[Pacemaker] cluster deadlock/malfunctioning

Tue Dec 2 09:22:07 EST 2008

On Fri, Nov 14, 2008 at 16:25, Raoul Bhatia [IPAX] <r.bhatia at ipax.at> wrote:
> dear list,
>
> i again encounter my cluster malfunctioning.
>
> i upgraded my configuration to use pam-ldap and libnss-ldap, which
> did not work out of the box.
>
> pacemaker tried to recover some errors and then stonithed both
> hosts.
>
> i now have only got:
>> Node: wc01 (31de4ab3-2d05-476e-8f9a-627ad6cd94ca): online
>> Node: wc02 (f36760d8-d84a-46b2-b452-4c8cac8b3396): online
>>
>> Clone Set: clone_nfs-common
>>     Resource Group: group_nfs-common:0
>>         nfs-common:0    (lsb:nfs-common):       Started wc02
>>     Resource Group: group_nfs-common:1
>>         nfs-common:1    (lsb:nfs-common):       Started wc01
>> Clone Set: DoFencing
>>     stonith_rackpdu:0   (stonith:external/rackpdu):     Started wc02
>>     stonith_rackpdu:1   (stonith:external/rackpdu):     Started wc01
>
> and pacemaker seems happy :)
>
> (please note, that i normally have several groups, clones and
> master/slave resources active.
>
> i took a look at pe-warn-12143.bz2 but do not know how to interpret the
> three different threads i see in the corresponding .dot file.
>
> can any1 explain how i may debug such a deadlock?

What exactly were you trying to determine here?

Running through ptest, I see two major areas of concern:

Clones clone_nfs-common contains non-OCF resource nfs-common:0 and so
can only be used as an anonymous clone.

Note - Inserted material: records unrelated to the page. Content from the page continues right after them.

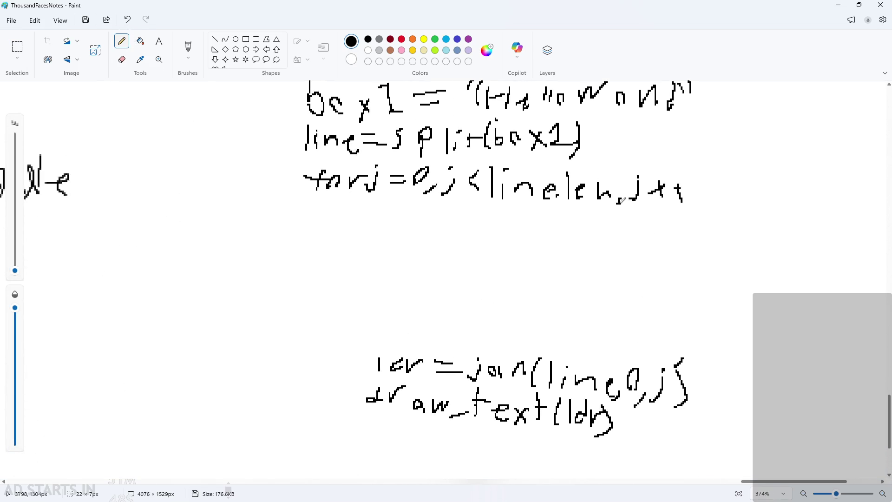
drag(622, 201, 610, 212)
key(ctrl+z)
ctrl+scroll(500, 207, down, 2)
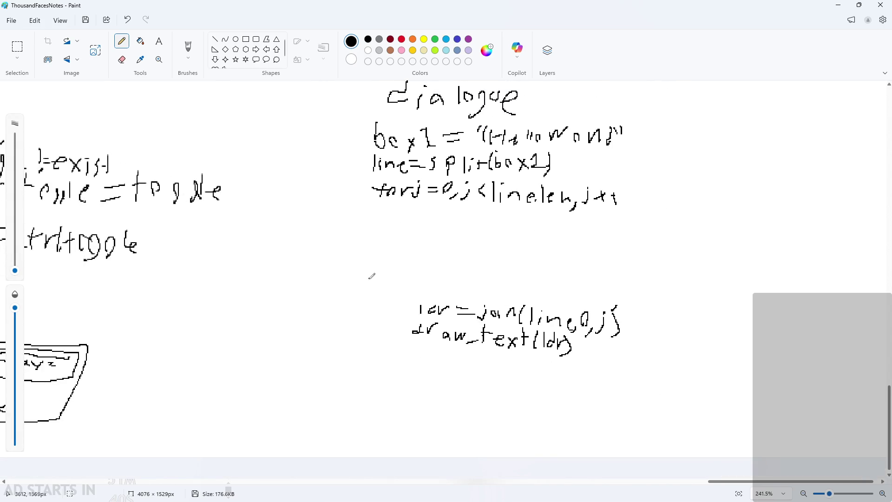
drag(369, 279, 637, 390)
key(ctrl+z)
click(17, 47)
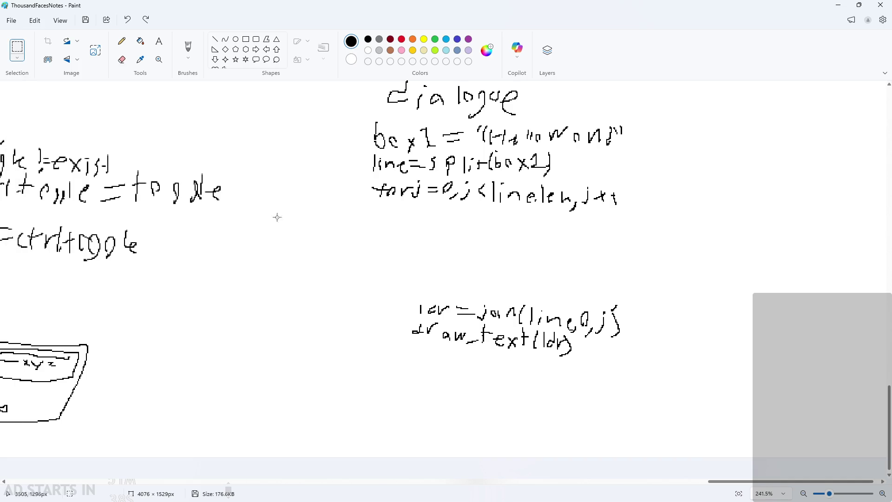
drag(340, 267, 661, 384)
mouse_move(544, 365)
mouse_down()
mouse_move(494, 319)
mouse_move(508, 309)
mouse_up()
click(541, 361)
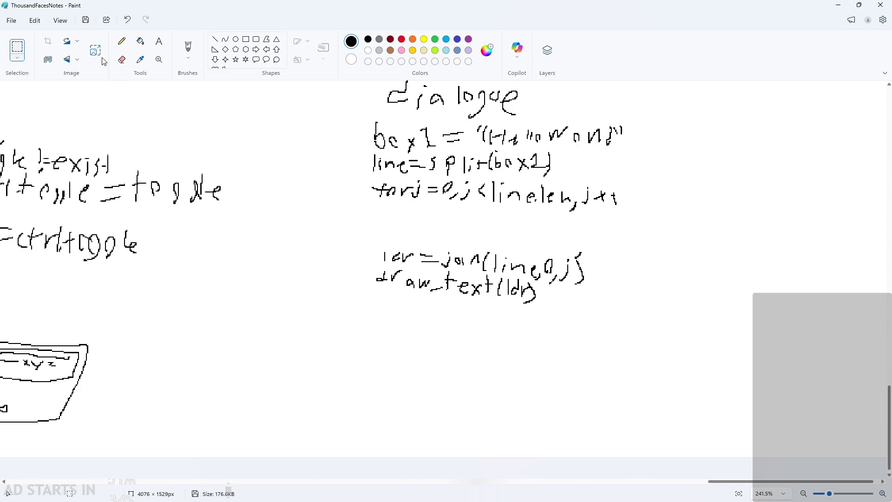
Step: Pencil 'Next=0' beside the dialogue heading
click(122, 40)
scroll(654, 261, up, 2)
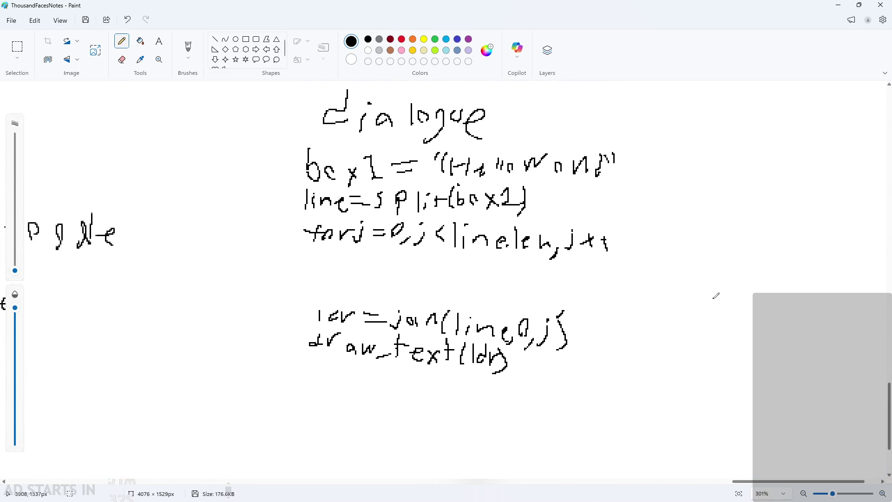
scroll(716, 296, up, 2)
mouse_move(625, 189)
mouse_down()
mouse_move(653, 188)
mouse_move(654, 164)
mouse_up()
mouse_move(660, 182)
mouse_down()
mouse_move(670, 172)
mouse_move(675, 188)
mouse_up()
drag(697, 172, 708, 197)
drag(714, 175, 690, 198)
mouse_move(723, 164)
mouse_down()
mouse_move(723, 197)
mouse_move(735, 178)
mouse_move(760, 179)
mouse_up()
drag(744, 190, 763, 190)
mouse_move(790, 163)
mouse_down()
mouse_move(785, 197)
mouse_move(808, 203)
mouse_up()
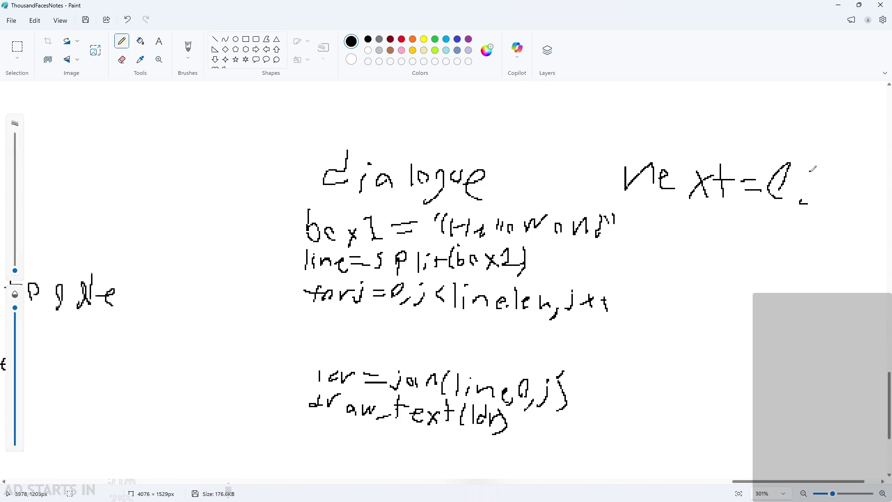
key(ctrl+z)
Step: Draw a rule underneath the box1 line, redoing it at the right length
scroll(643, 213, down, 1)
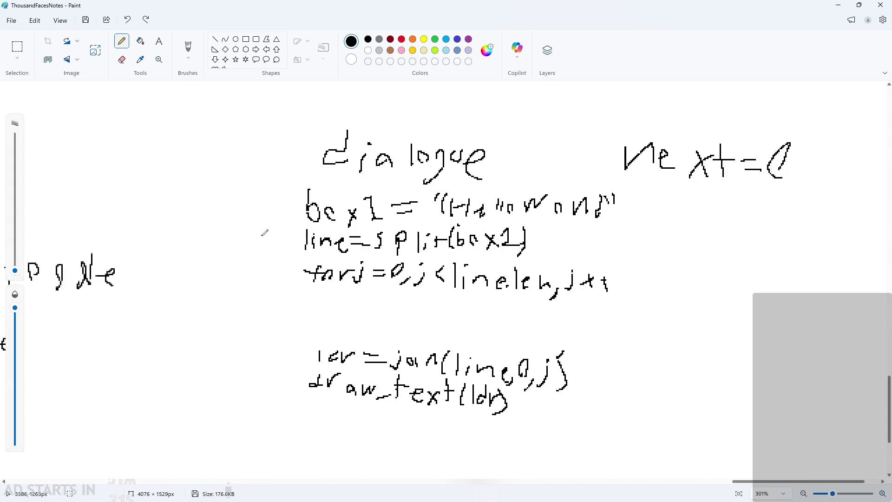
drag(262, 235, 672, 215)
key(ctrl+z)
mouse_move(268, 217)
mouse_down()
mouse_move(335, 224)
mouse_move(671, 210)
mouse_up()
scroll(463, 261, down, 1)
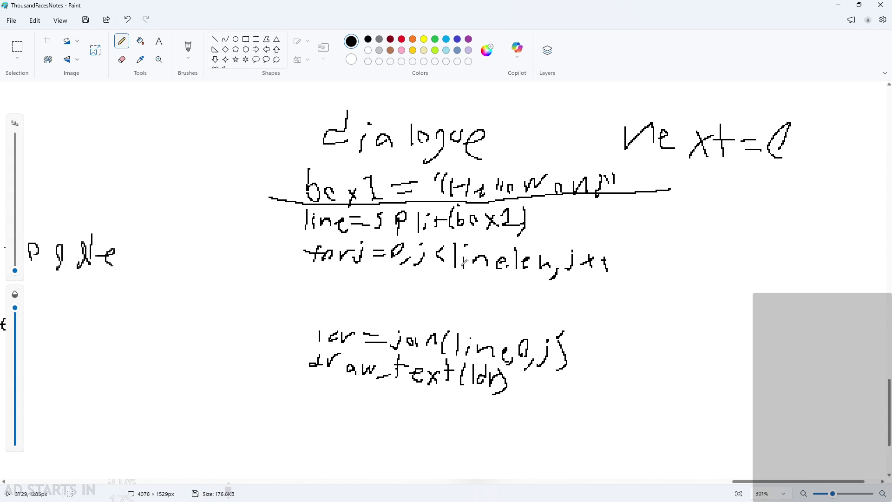
scroll(355, 270, up, 2)
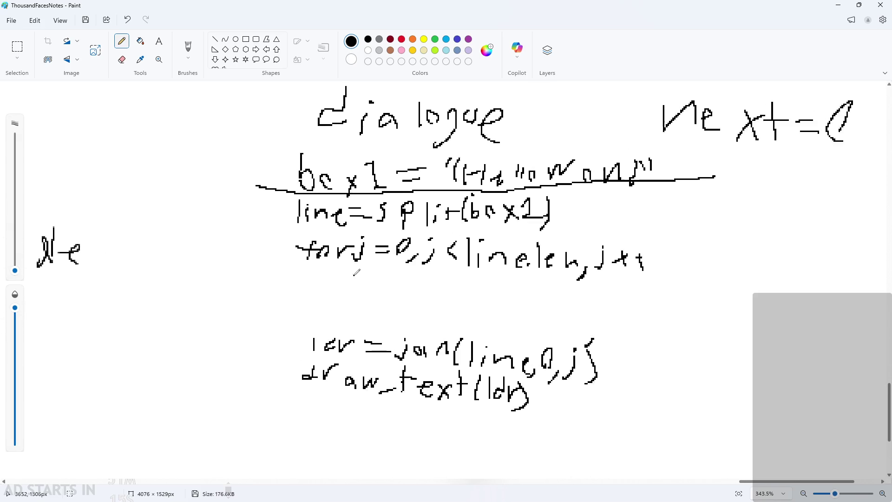
scroll(357, 273, up, 1)
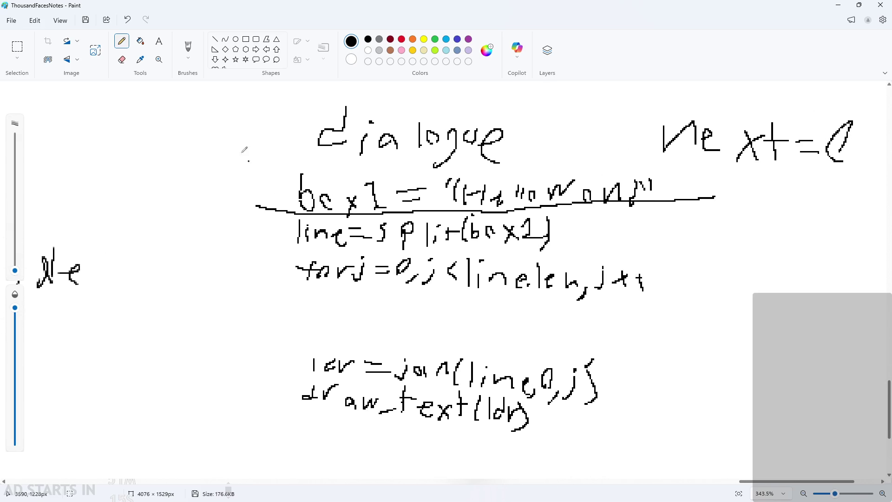
Step: Erase the 'for j=0' loop line from the notes
click(17, 54)
drag(288, 253, 368, 269)
drag(667, 293, 682, 303)
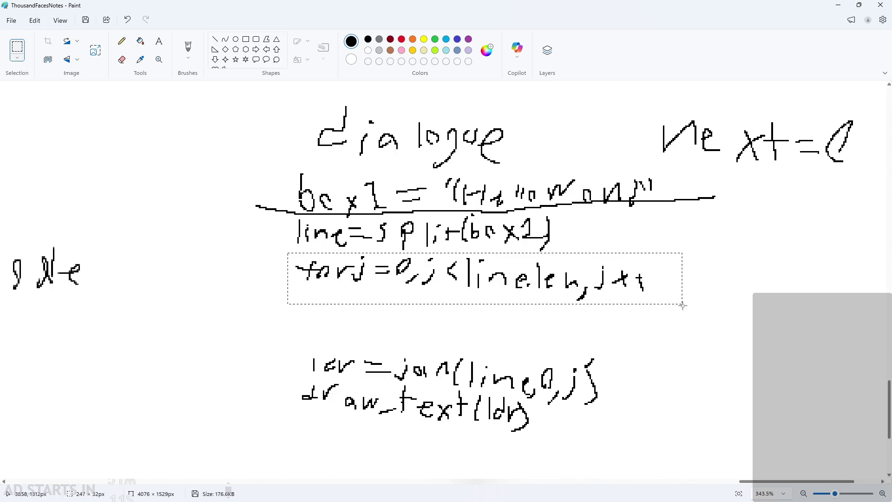
key(Delete)
click(122, 41)
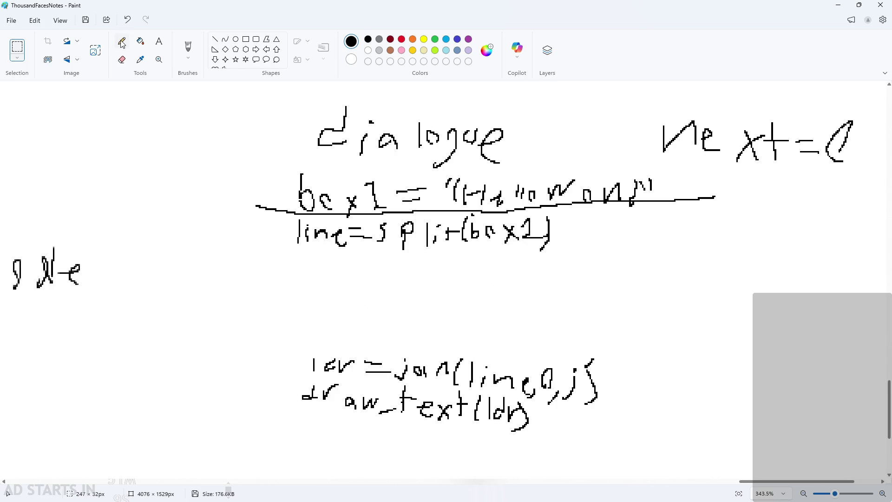
drag(303, 255, 325, 269)
mouse_move(331, 263)
mouse_down()
mouse_move(368, 272)
mouse_move(357, 274)
mouse_up()
key(ctrl+z)
key(ctrl+z)
key(ctrl+z)
key(ctrl+z)
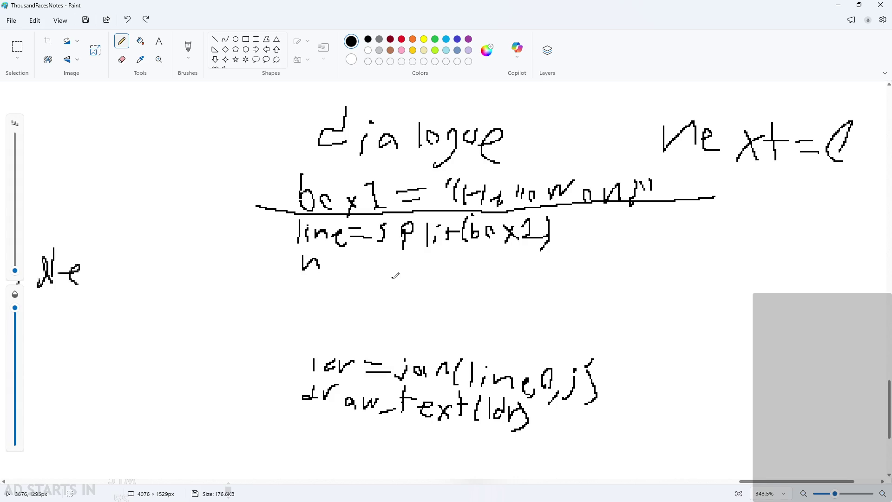
Step: Move the join and draw_text lines under line=split and replace 'j)' with 'next'
click(17, 46)
mouse_move(277, 354)
mouse_down()
mouse_move(584, 454)
mouse_move(646, 454)
mouse_up()
drag(549, 424, 527, 343)
click(515, 421)
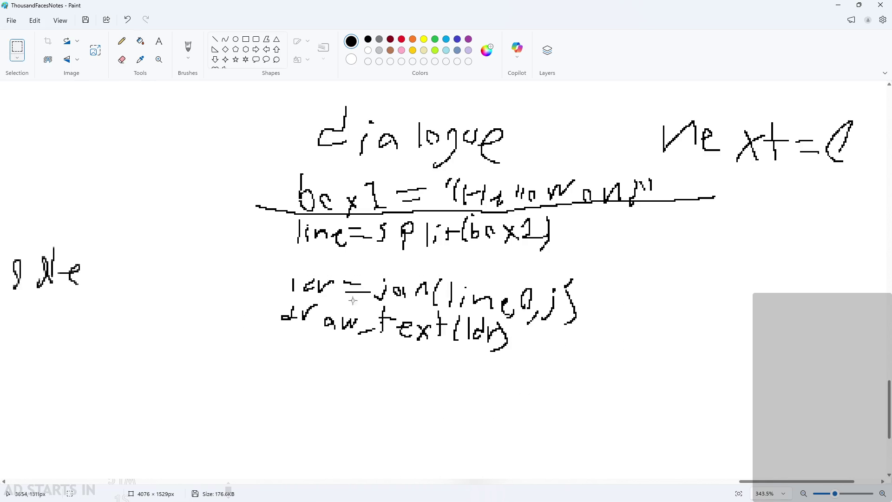
click(121, 40)
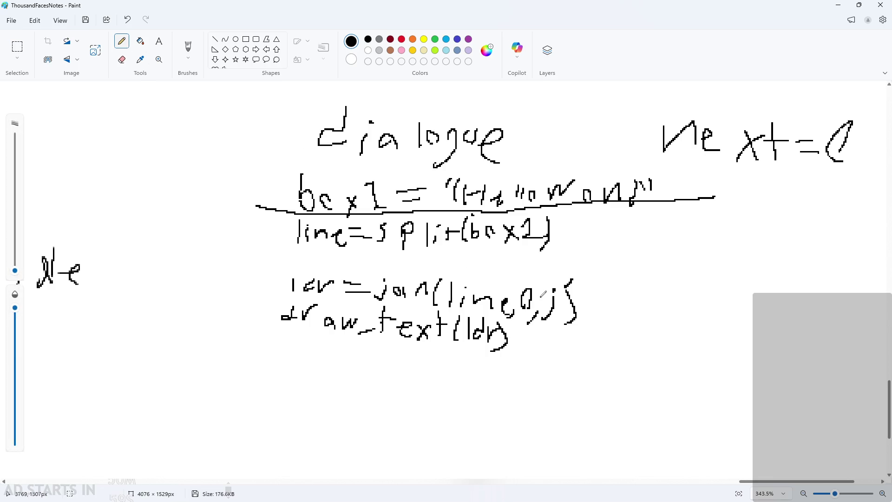
mouse_move(562, 286)
mouse_down()
mouse_move(552, 300)
mouse_move(556, 322)
mouse_move(565, 266)
mouse_move(600, 280)
mouse_up()
mouse_move(603, 269)
mouse_down()
mouse_move(596, 284)
mouse_move(611, 283)
mouse_move(623, 268)
mouse_up()
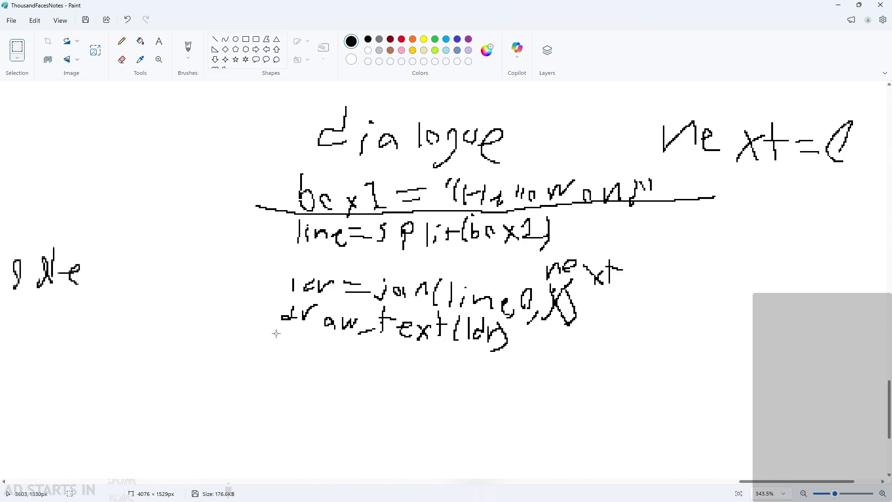
Step: Write 'alarm0 -> next++' below the draw_text line
drag(301, 331, 306, 345)
drag(310, 320, 318, 347)
mouse_move(322, 356)
mouse_down()
mouse_move(373, 344)
mouse_move(409, 361)
mouse_up()
mouse_move(431, 355)
mouse_down()
mouse_move(453, 379)
mouse_move(626, 356)
mouse_move(602, 385)
mouse_up()
key(ctrl+z)
mouse_move(654, 357)
mouse_down()
mouse_move(674, 386)
mouse_move(714, 391)
mouse_up()
drag(715, 375, 700, 392)
mouse_move(726, 353)
mouse_down()
mouse_move(726, 390)
mouse_move(739, 367)
mouse_move(754, 382)
mouse_move(749, 390)
mouse_move(777, 378)
mouse_up()
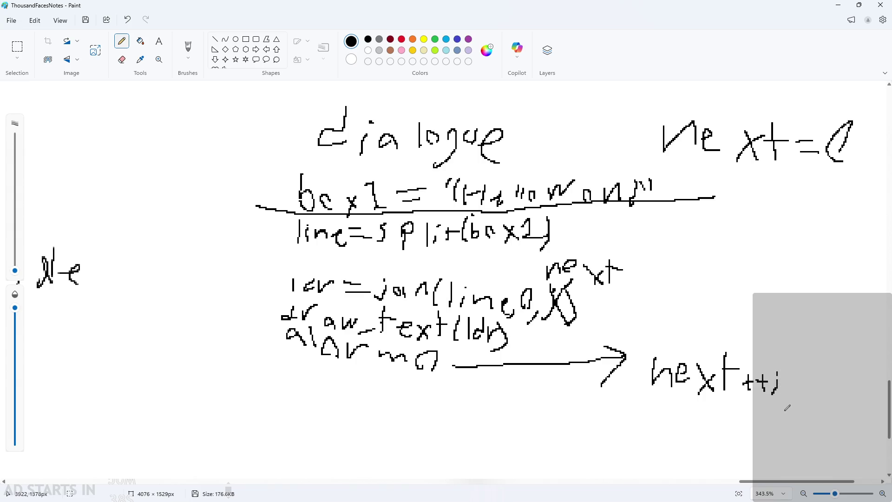
key(ctrl+z)
Step: Draw a loop bracket marked 'while next<line' around the lines, then return to GameMaker
scroll(454, 375, down, 2)
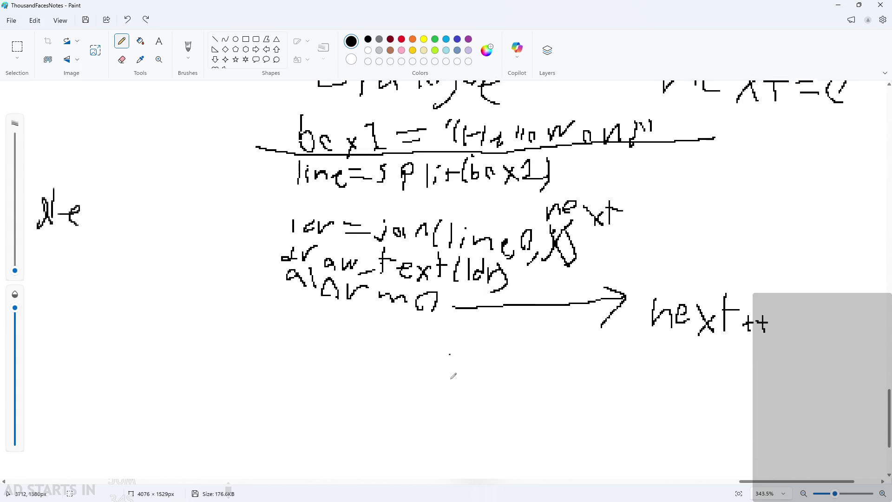
scroll(451, 367, up, 2)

Set the globally-unique meta
attribute to false
Clones clone_mysql-proxy contains non-OCF resource mysql-proxy:0 and
so can only be used as an anonymous clone. Set the globally-unique
meta attribute to false

and

Hard error - drbd_www:0_monitor_0 failed with rc=4: Preventing
drbd_www:0 from re-starting on wc01
Hard error - drbd_www:1_monitor_0 failed with rc=4: Preventing
drbd_www:1 from re-starting on wc01
Hard error - drbd_mysql:1_monitor_0 failed with rc=4: Preventing
drbd_mysql:1 from re-starting on wc01
Hard error - drbd_mysql:0_monitor_0 failed with rc=4: Preventing
drbd_mysql:0 from re-starting on wc01

If drbd is failing, then I can imagine that would prevent much of the
rest of the cluster from being started.

Also, you might want to look into:

Operation nfs-kernel-server_monitor_0 found resource nfs-kernel-server
active on wc01
Operation nfs-common:0_monitor_0 found resource nfs-common:0 active on wc01

Having said all that, I just looked at the config and all of the above
is more than likely caused by the issue we spoke about the other day -
loading 0.6 config fragments into a 1.0 cluster (where all the meta
attributes now have dashes instead of underscores)